● **WORK INSTRUCTION A**
Can you print the UChicago AI Cluster excerpt below, between "# Hold blocks" and "GPUS_PER_NODE) / GPUS_PER_WORKER)", inclusive, without altering a character?

● **EXCERPT TO READ**

┄┄┄┄┄┄

UChicago AI Cluster#

The following snippet shows an example configuration for the University of Chicago’s AI Cluster. The configuration assumes the user is running on a login node and uses the SlurmProvider to interface with the scheduler and launch onto the GPUs.

Link to docs.

engine:
    type: HighThroughputEngine
    label: fe.cs.uchicago
    worker_debug: False

    address:
        type: address_by_interface
        ifname: ens2f1

    provider:
        type: SlurmProvider
        partition: general

        # This is a hack. We use hostname ; to terminate the srun command, and
        # start our own
        launcher:
            type: SrunLauncher
            overrides: >
                hostname; srun --ntasks={{ TOTAL_WORKERS }}
                --ntasks-per-node={{ WORKERS_PER_NODE }}
                --gpus-per-task=rtx2080ti:{{ GPUS_PER_WORKER }}
                --gpu-bind=map_gpu:{{ GPU_MAP }}

        # Scale between 0-1 blocks with 2 nodes per block
        nodes_per_block: {{ NODES_PER_JOB }}
        init_blocks: 0
        min_blocks: 0
        max_blocks: 1

        # Hold blocks for 30 minutes
        walltime: 00:30:00

Here is some Python that demonstrates how to compute the variables in the YAML example above:

# Launch 4 managers per node, each bound to 1 GPU
# Modify before use
NODES_PER_JOB = 2
GPUS_PER_NODE = 4
GPUS_PER_WORKER = 2

# DO NOT MODIFY
TOTAL_WORKERS = int((NODES_PER_JOB * GPUS_PER_NODE) / GPUS_PER_WORKER)

┄┄┄┄┄┄

● **DATA SEGMENT**
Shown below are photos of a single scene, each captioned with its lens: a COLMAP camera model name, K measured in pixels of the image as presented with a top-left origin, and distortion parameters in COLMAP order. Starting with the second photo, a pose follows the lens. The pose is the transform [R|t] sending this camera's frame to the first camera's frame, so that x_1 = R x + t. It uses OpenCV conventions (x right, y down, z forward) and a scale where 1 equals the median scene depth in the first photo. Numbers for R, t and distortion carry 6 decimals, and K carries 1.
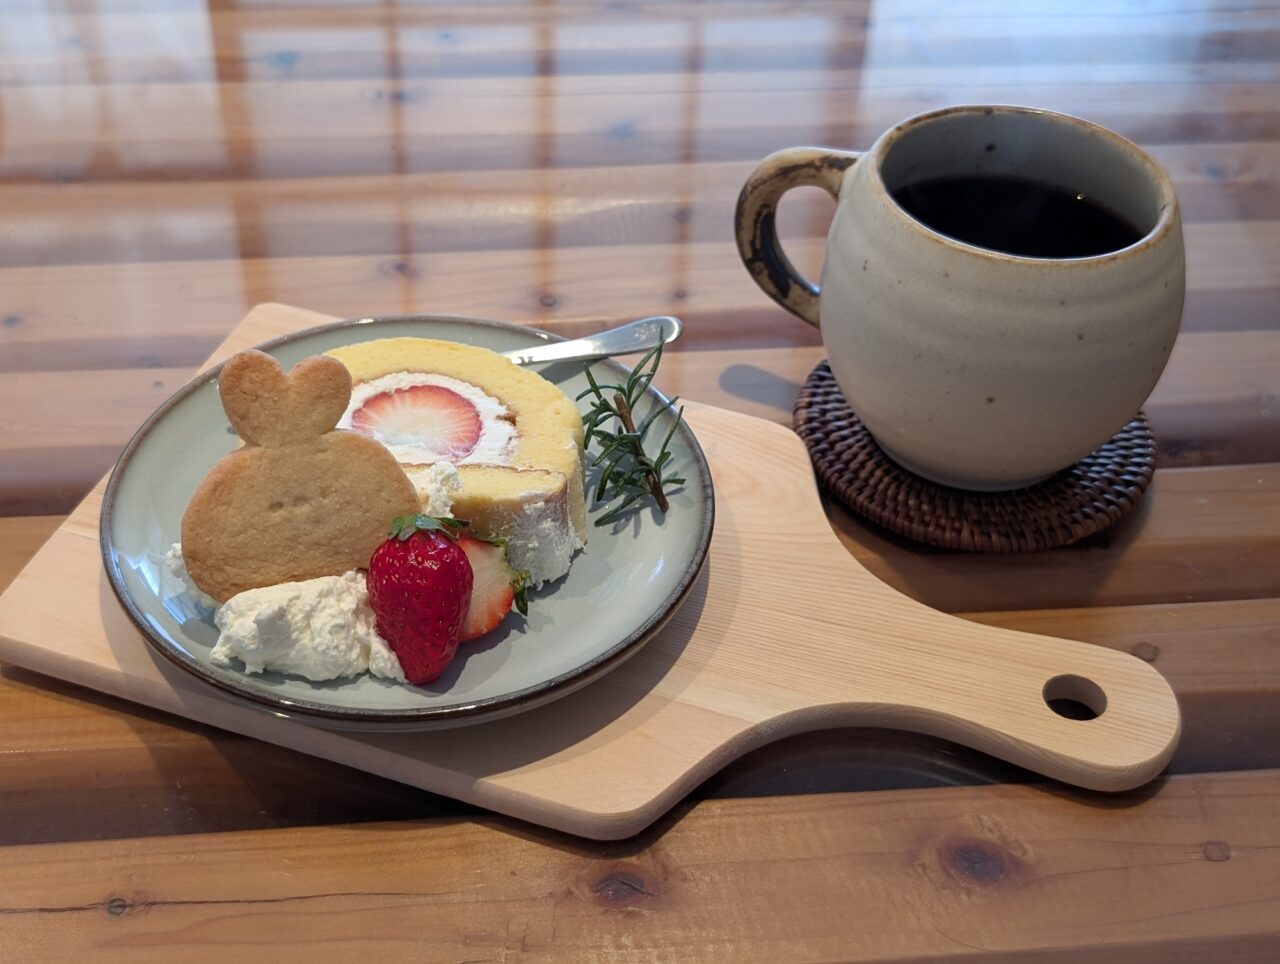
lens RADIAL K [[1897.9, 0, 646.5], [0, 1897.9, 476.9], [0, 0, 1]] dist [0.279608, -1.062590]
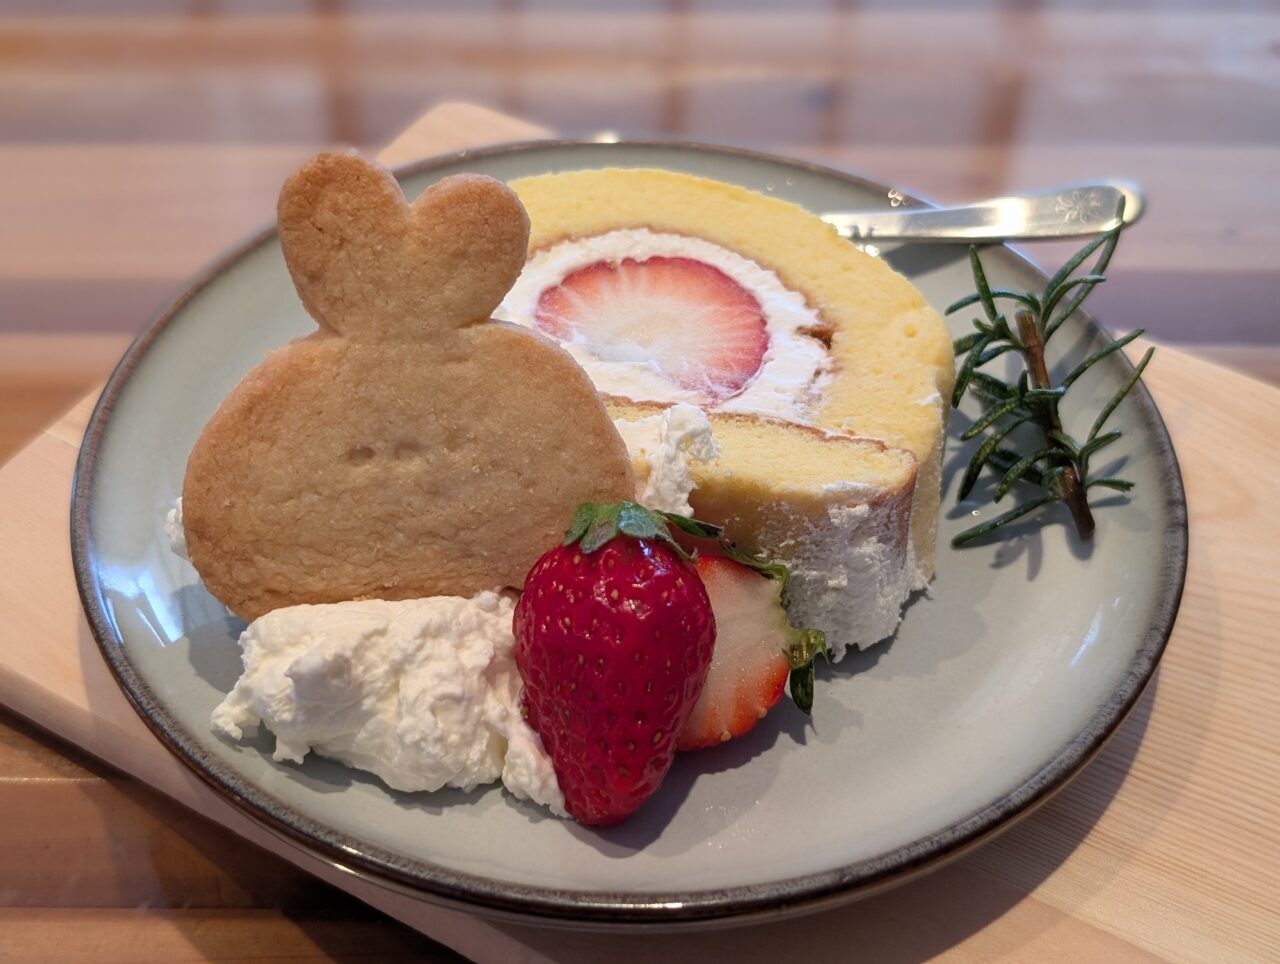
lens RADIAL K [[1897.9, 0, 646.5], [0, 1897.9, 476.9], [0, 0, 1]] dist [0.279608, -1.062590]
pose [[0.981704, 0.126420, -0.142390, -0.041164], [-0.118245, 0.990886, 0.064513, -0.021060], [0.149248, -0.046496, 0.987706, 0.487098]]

┄┄┄┄┄┄

● **WORK INSTRUCTION B**
Would you output every line of the listing above, the whole listing rather than the UChicago AI Cluster excerpt, unchanged and with the pictures left out?

● **EXERCISE RESPONSE A**
# Hold blocks for 30 minutes
        walltime: 00:30:00

Here is some Python that demonstrates how to compute the variables in the YAML example above:

# Launch 4 managers per node, each bound to 1 GPU
# Modify before use
NODES_PER_JOB = 2
GPUS_PER_NODE = 4
GPUS_PER_WORKER = 2

# DO NOT MODIFY
TOTAL_WORKERS = int((NODES_PER_JOB * GPUS_PER_NODE) / GPUS_PER_WORKER)

● **EXERCISE RESPONSE B**
Shown below are photos of a single scene, each captioned with its lens: a COLMAP camera model name, K measured in pixels of the image as presented with a top-left origin, and distortion parameters in COLMAP order. Starting with the second photo, a pose follows the lens. The pose is the transform [R|t] sending this camera's frame to the first camera's frame, so that x_1 = R x + t. It uses OpenCV conventions (x right, y down, z forward) and a scale where 1 equals the median scene depth in the first photo. Numbers for R, t and distortion carry 6 decimals, and K carries 1.
lens RADIAL K [[1897.9, 0, 646.5], [0, 1897.9, 476.9], [0, 0, 1]] dist [0.279608, -1.062590]
lens RADIAL K [[1897.9, 0, 646.5], [0, 1897.9, 476.9], [0, 0, 1]] dist [0.279608, -1.062590]
pose [[0.981704, 0.126420, -0.142390, -0.041164], [-0.118245, 0.990886, 0.064513, -0.021060], [0.149248, -0.046496, 0.987706, 0.487098]]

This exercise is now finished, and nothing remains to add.